Technological development is the key to the development of machine tool industry With the deepening effects of the global economic crisis gradually expanding, global manufacturing growth in the third quarter of 2012 was only 2.2%, and the economy will continue to weaken in 2013.

The relevant UN report pointed out that the new round of economic recession in Europe and North America has dragged the global manufacturing recovery. In the third quarter of 2012, global manufacturing increased by 2.2% year-on-year, and its growth rate was the lowest since 2009. In particular, the continued economic recession in Europe and the slowdown in economic growth in developing countries, the economically developed countries as a whole have experienced the first decline in industrial output since 2009; Germany’s decline was 1.7%, Italy’s 6.2%, and France’s 1.9%, the United Kingdom was 0.9%, Japan's manufacturing output fell 4.6%.

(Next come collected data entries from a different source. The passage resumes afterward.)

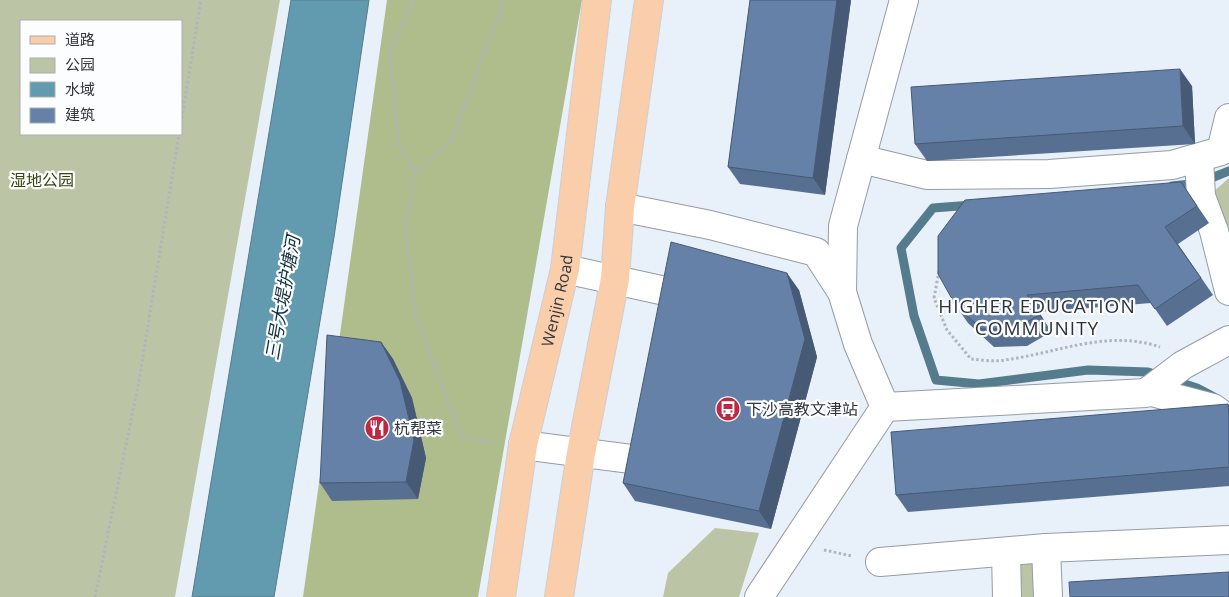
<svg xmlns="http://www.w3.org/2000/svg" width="1229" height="597" font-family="'Open Sans','Noto Sans SC',sans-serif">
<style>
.green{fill:#bcc4a6;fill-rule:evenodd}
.forest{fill:#afbc8c}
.water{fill:#629aaf;stroke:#547c8c}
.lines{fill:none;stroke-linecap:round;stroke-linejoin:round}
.stream{stroke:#547c8c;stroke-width:9}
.minor-casing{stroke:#959ca5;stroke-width:30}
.major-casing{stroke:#cecfd0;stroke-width:30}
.path{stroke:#afb5bd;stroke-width:3;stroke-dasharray:2.5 2.5;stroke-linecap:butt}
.minor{stroke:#fff;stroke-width:28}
.major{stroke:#faceaa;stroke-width:28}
.wall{fill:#576f90}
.shaded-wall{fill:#475a75}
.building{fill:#6581a7;stroke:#475a75}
.labels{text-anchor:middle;stroke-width:4.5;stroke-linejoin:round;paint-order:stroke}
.park-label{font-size:16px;fill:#39440d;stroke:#fbfdff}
.street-label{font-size:16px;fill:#33363a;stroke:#fbfdff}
.poi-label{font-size:16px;fill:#33363a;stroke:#fbfdff;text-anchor:start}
.water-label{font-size:18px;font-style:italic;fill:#14313b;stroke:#fbfdff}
.quarter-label{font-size:19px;letter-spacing:1px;fill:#2e333b;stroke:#fbfdff}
</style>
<rect width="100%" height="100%" fill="#e8f0fa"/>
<g class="green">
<path d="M0,0h280l-105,597h-175zM181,21v113h-160v-113z"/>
<path d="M1229,178v76l-25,-54z"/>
<path d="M715,528l44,5 -20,64h-76l5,-24z"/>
<path d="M1037,561l1,36h-23l-1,-35z"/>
</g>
<path class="forest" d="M387,0h195l-104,597h-175z"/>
<path class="water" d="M291,0h78l-35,237 -60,360h-82z"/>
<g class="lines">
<g class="stream">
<path d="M1172,186l27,-3 30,-12"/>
<path d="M972,205l-39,3 -32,40 13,68 22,64 43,4 109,-14 60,2 49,16 17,9"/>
</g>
<defs>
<g id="minor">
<path d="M1199,158l2,38 13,35 15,60"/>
<path d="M861,159l66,16 122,-1 123,-9 49,-14 8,-33"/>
<path d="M620,207l90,18 106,27 26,40"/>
<path d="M565,269l132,29"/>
<path d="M1148,391l65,17 16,12"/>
<path d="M885,407l261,-14 37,-28 46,-25"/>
<path d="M523,445l108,14 33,7"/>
<path d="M1046,548l2,49"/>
<path d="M1006,552l1,45"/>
<path d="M880,562l166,-14 183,-8"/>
<path d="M759,597l126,-190 -27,-63 -16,-52 1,-66 61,-226"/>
</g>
<g id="major">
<path id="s1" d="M501,597l22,-152 42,-176 32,-269"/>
<path d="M559,597l22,-144 34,-174 5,-72 29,-207"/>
</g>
</defs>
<use href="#minor" class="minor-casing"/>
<use href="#major" class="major-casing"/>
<g class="path">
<path d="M413,0l-23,54 9,92 16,27 -9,51 9,92 47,122 33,4"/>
<path d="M181,123l20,-123"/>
<path d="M415,173l36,-31 53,-142"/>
<path d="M939,271l-5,27 13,32 24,29c11,1 24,3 34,1 52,-7 103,-31 155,-13"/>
<path d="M824,550l28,6"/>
<path d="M95,597l44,-216 40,-247"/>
</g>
<use href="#minor" class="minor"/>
<use href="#major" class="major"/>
</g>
<g class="wall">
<path d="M750,0h101l-26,195 -85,-11 -12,-17z"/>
<path d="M1192,86l3,58 -268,17 -12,-17z"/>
<path d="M1181,182l28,41 -31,21 35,51 -46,31 -16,-23 -112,9 12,20 -24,14 -33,1 -26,-24 -12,-17z"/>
<path d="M799,290l18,67 -46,172 -136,-28 -12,-18z"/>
<path d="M381,342l12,17 19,39 14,60 -8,41 -86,2 -12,-18z"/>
<path d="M1228,404l1,1v81l-321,26 -12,-17z"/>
</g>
<g class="shaded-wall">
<path d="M837,0h14l-26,195 -12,-17z"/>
<path d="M1180,69l12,17 3,58 -12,-18z"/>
<path d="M787,273l12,17 18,67 -46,172 -12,-18z"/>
<path d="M1027,295l12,17 12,20 -12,-17z"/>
<path d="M381,342l12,17 19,39 14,60 -8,41 -12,-17z"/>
</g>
<g class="building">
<path d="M750,0h87l-24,178 -85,-11z"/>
<path d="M1180,69l3,57 -268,18 -4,-57z"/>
<path d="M1181,182l16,24 -32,21 36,51 -46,31 -17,-24 -111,10 12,20 -24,14h-33l-26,-23 -18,-32v-38l27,-36z"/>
<path d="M671,242l116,31 18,66 -46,172 -136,-28z"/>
<path d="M327,335l54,7 19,39 14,59 -8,42 -86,1z"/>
<path d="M1228,404l1,11v52l-333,28 -5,-63z"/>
<path d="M1229,572v25h-159l-1,-15z"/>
</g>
<defs>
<symbol id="bus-disc" viewBox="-11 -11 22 22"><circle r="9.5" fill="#bb2943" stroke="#fbfdff"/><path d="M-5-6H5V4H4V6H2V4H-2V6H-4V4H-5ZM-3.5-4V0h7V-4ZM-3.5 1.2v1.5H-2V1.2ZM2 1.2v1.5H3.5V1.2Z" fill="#fff"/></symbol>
<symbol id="restaurant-disc" viewBox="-11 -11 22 22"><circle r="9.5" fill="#bb2943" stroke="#fbfdff"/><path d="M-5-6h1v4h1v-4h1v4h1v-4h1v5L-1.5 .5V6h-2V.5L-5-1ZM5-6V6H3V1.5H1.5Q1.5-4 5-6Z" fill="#fff"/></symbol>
</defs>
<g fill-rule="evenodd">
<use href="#bus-disc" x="714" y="395" width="28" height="28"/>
<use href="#restaurant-disc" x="363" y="414" width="28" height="28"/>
</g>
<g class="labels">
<g class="park-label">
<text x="42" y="186">湿地公园</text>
</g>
<g class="street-label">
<text dy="6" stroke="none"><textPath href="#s1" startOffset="302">Wenjin Road</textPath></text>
</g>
<g class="poi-label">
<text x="746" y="415">下沙高教文津站</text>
<text x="394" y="434">杭帮菜</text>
</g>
<g class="water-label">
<text transform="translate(283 298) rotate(-80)" y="6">三号大堤护塘河</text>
</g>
<g class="quarter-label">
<text x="1037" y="313">HIGHER EDUCATION<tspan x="1037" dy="22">COMMUNITY</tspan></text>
</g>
</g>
<rect x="20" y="20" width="162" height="115" fill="#fbfdff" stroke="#abadb0"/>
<rect x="30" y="36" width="25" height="8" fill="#faceaa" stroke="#abadb0"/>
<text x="65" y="45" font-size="15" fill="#33363a">道路</text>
<rect x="30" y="58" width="25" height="15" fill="#bcc4a6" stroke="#abadb0"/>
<text x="65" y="70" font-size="15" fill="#33363a">公园</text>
<rect x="30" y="82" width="25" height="15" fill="#629aaf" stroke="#abadb0"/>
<text x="65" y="95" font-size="15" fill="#33363a">水域</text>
<rect x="30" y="108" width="25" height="15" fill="#6581a7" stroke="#abadb0"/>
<text x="65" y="120" font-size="15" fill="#33363a">建筑</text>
</svg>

While the manufacturing growth of all major economies in the world has slowed or declined, the development of related industries still maintains a relatively high growth rate. According to relevant data, the size of the international machine tool market has more than doubled in 20 years, reaching around US$86 billion in 2011. Since the turn of the century, the annual consumption of machine tools has increased by an average of nearly 10% (in U.S. dollars).

The growth of the machine tool industry is undoubtedly affected by factors such as the automation of the industrial manufacturing industry and high quality and high transformation factors. Especially in the Asian region, three-fifths of the international machine tool production in 2011 has flowed into the region. It can be said that the main driving force for growth comes from Asia.